» Given entries:
____

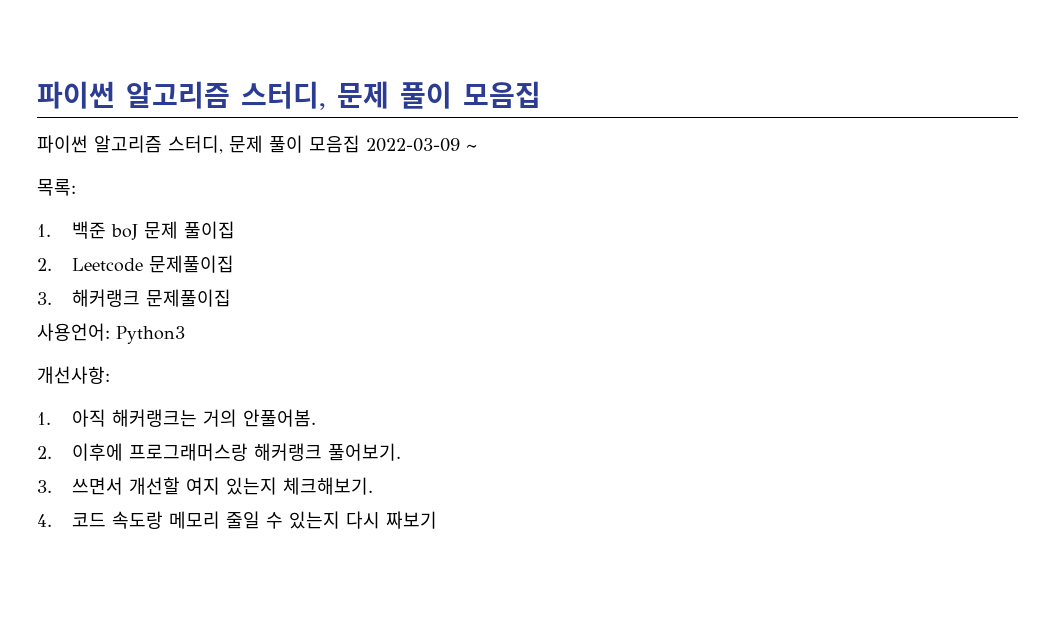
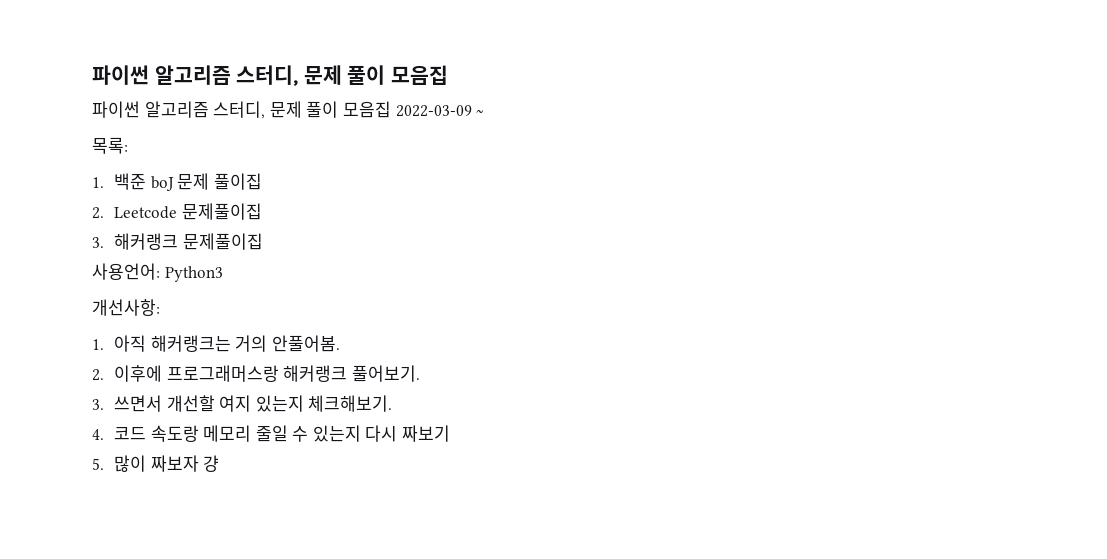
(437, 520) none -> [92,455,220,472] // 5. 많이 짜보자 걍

____

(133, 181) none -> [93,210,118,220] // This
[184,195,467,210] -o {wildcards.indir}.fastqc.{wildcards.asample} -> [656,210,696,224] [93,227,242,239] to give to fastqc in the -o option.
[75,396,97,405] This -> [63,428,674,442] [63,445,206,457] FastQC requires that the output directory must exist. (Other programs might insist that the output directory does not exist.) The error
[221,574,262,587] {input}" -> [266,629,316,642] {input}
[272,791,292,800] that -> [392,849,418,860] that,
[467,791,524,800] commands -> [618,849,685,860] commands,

____

» Your objective:
Read the data above. Pull out each line in which the string "none" appears.

» Result:
(437, 520) none -> [92,455,220,472] // 5. 많이 짜보자 걍
(133, 181) none -> [93,210,118,220] // This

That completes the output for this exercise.